INSTRUCTIONS TO FOLLOW - Update the items from the start through the line containing "mm, v(-9.57, -13.3)" by replacing "myFeature" with "partFeature" and leaving everything else unchanged. Give only those lines and omit the pictures.

DATA FOR THE TASK -
***

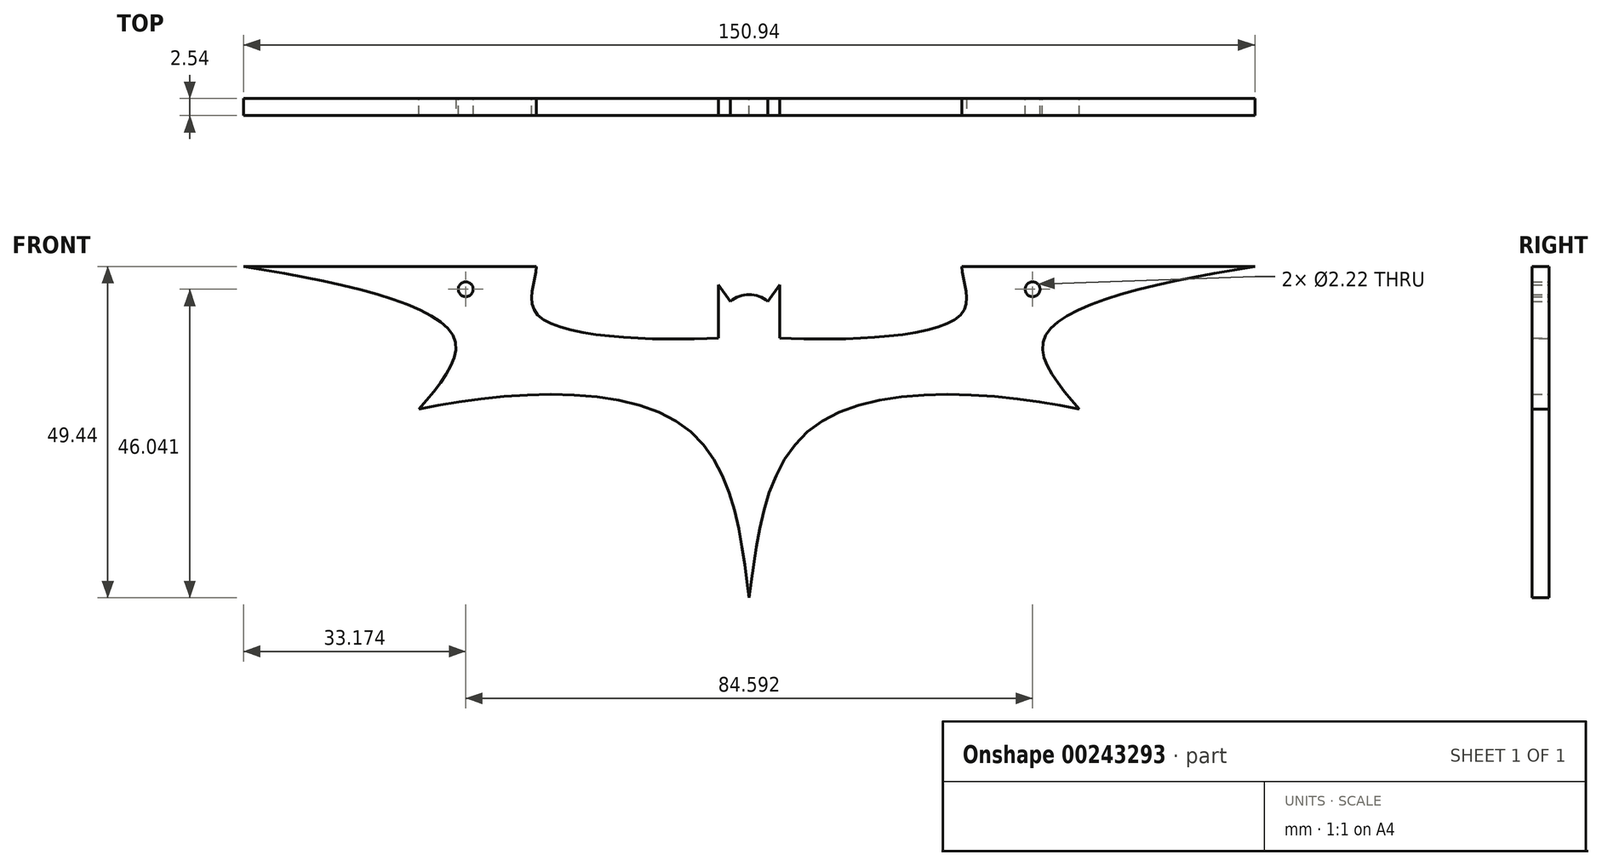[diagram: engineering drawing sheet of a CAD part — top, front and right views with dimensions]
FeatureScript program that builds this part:
annotation { "Feature Type Name" : "Feature", "Feature Type Description" : "" }
export const myFeature = defineFeature(function(context is Context, id is Id, definition is map)
    precondition{}
    {
        {
            var Q0;
            Q0=qCreatedBy(makeId("Front.planeOp"),FACE);
            var sketch = newSketch(context, id + "F0", { "sketchPlane" : qUnion([Q0])});
            skLineSegment(sketch, "E0", {"start": v(-4.56, 0) * mm, "end": v(-4.56, 7.91) * mm});
            skPoint(sketch, "E1.endSnap0", {"position": v(-4.56, 3.96) * mm});
            skFitSpline(sketch, "E2", {"points": [v(-4.56, 0) * mm, v(-31.72, 3.63) * mm, v(-31.75, 10.67) * mm], "startDerivative": vector(-37.95, -1.9) * mm, "endDerivative": vector(0.3, 19.05) * mm});
            skFitSpline(sketch, "E3", {"points": [v(-49.27, -10.65) * mm, v(-9.57, -13.3) * mm, v(0, -38.77) * mm], "startDerivative": vector(62.92, 13.8) * mm, "endDerivative": vector(7.33, -52.9) * mm});
            skFitSpline(sketch, "E4.MirrorCS", {"points": [v(4.56, 0) * mm, v(31.72, 3.63) * mm, v(31.75, 10.67) * mm], "startDerivative": vector(37.95, -1.9) * mm, "endDerivative": vector(-0.3, 19.05) * mm});
            skFitSpline(sketch, "E5.MirrorCS", {"points": [v(49.27, -10.65) * mm, v(9.57, -13.3) * mm, v(0, -38.77) * mm], "startDerivative": vector(-62.92, 13.8) * mm, "endDerivative": vector(-7.33, -52.9) * mm});
            skLineSegment(sketch, "E6.MirrorCS", {"start": v(4.56, 0) * mm, "end": v(4.56, 7.91) * mm});
            skArc(sketch, "E7", {"start": v(2.8, 5.43) * mm, "mid": v(0, 6.46) * mm, "end": v(-2.8, 5.43) * mm});
            skLineSegment(sketch, "E8", {"start": v(-4.56, 7.91) * mm, "end": v(-2.8, 5.43) * mm});
            skLineSegment(sketch, "E9.MirrorCS", {"start": v(4.56, 7.91) * mm, "end": v(2.8, 5.43) * mm});
            skArc(sketch, "E10.MirrorC", {"start": v(-2.8, 5.43) * mm, "mid": v(-1.5, 6.2) * mm, "end": v(0, 6.46) * mm});
            skPoint(sketch, "E11.start.orphan", {"position": v(0, 8) * mm});
            skCircle(sketch, "E12", {"center": v(-42.3, 7.27) * mm, "radius": 1.1 * mm});
            skCircle(sketch, "E13.MirrorC", {"center": v(42.3, 7.27) * mm, "radius": 1.1 * mm});
            skLineSegment(sketch, "E14", {"start": v(31.75, 10.67) * mm, "end": v(75.47, 10.67) * mm});
            skFitSpline(sketch, "E15", {"points": [v(49.27, -10.65) * mm, v(44.04, 0) * mm, v(75.47, 10.67) * mm], "startDerivative": vector(-26, 30.8) * mm, "endDerivative": vector(70.39, 11.4) * mm});
            skFitSpline(sketch, "E16.MirrorCS", {"points": [v(-49.27, -10.65) * mm, v(-44.04, 0) * mm, v(-75.47, 10.67) * mm], "startDerivative": vector(26, 30.8) * mm, "endDerivative": vector(-70.39, 11.4) * mm});
            skLineSegment(sketch, "E17.MirrorCS", {"start": v(-31.75, 10.67) * mm, "end": v(-75.47, 10.67) * mm});
            skSolve(sketch);
        }
        {
            var Q0;
            Q0=makeQuery(id+"F0.imprint","IMPRINT",FACE,{"disambiguationData":[TD([[makeQuery(id+"F0.imprint","IMPRINT",EDGE,{"derivedFrom":sQuery(id+"F0.wireOp",EDGE,"E0")}),-1.0]])]});
            extrude(context, id + "F1", {"entities" : qUnion([Q0]), "depth" : 2.54 * mm});
        }
    });
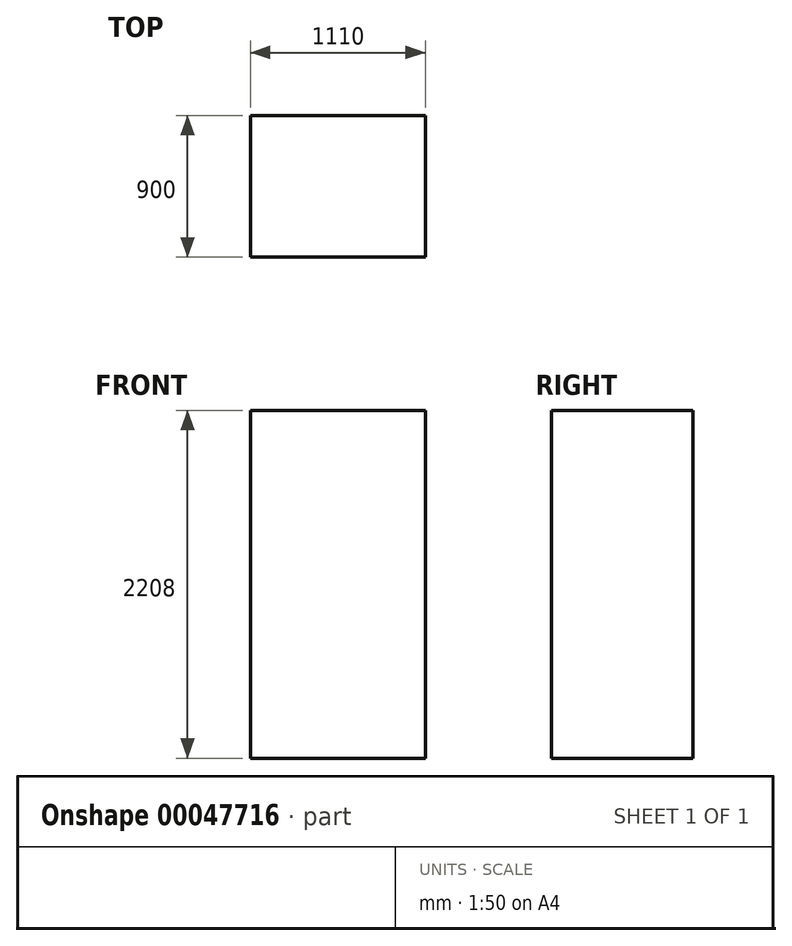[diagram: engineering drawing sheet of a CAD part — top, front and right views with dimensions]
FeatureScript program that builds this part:
annotation { "Feature Type Name" : "Feature", "Feature Type Description" : "" }
export const myFeature = defineFeature(function(context is Context, id is Id, definition is map)
    precondition{}
    {
        {
            var Q0;
            Q0=qCreatedBy(makeId("Front.planeOp"),FACE);
            var sketch = newSketch(context, id + "F0", { "sketchPlane" : qUnion([Q0])});
            skLineSegment(sketch, "E0.bottom", {"start": v(0, 0) * mm, "end": v(1110, 0) * mm});
            skLineSegment(sketch, "E0.top", {"start": v(0, -2208) * mm, "end": v(1110, -2208) * mm});
            skLineSegment(sketch, "E0.left", {"start": v(0, 0) * mm, "end": v(0, -2208) * mm});
            skLineSegment(sketch, "E0.right", {"start": v(1110, 0) * mm, "end": v(1110, -2208) * mm});
            skSolve(sketch);
        }
        {
            var Q0;
            Q0 = qSketchRegion(id + "F0", true);
            extrude(context, id + "F1", {"entities" : qUnion([Q0]), "depth" : 900 * mm});
        }
    });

***

COMPLETE ANSWER -
[diagram: engineering drawing sheet of a CAD part — top, front and right views with dimensions]
FeatureScript program that builds this part:
annotation { "Feature Type Name" : "Feature", "Feature Type Description" : "" }
export const partFeature = defineFeature(function(context is Context, id is Id, definition is map)
    precondition{}
    {
        {
            var Q0;
            Q0=qCreatedBy(makeId("Front.planeOp"),FACE);
            var sketch = newSketch(context, id + "F0", { "sketchPlane" : qUnion([Q0])});
            skLineSegment(sketch, "E0", {"start": v(-4.56, 0) * mm, "end": v(-4.56, 7.91) * mm});
            skPoint(sketch, "E1.endSnap0", {"position": v(-4.56, 3.96) * mm});
            skFitSpline(sketch, "E2", {"points": [v(-4.56, 0) * mm, v(-31.72, 3.63) * mm, v(-31.75, 10.67) * mm], "startDerivative": vector(-37.95, -1.9) * mm, "endDerivative": vector(0.3, 19.05) * mm});
            skFitSpline(sketch, "E3", {"points": [v(-49.27, -10.65) * mm, v(-9.57, -13.3) * mm, v(0, -38.77) * mm], "startDerivative": vector(62.92, 13.8) * mm, "endDerivative": vector(7.33, -52.9) * mm});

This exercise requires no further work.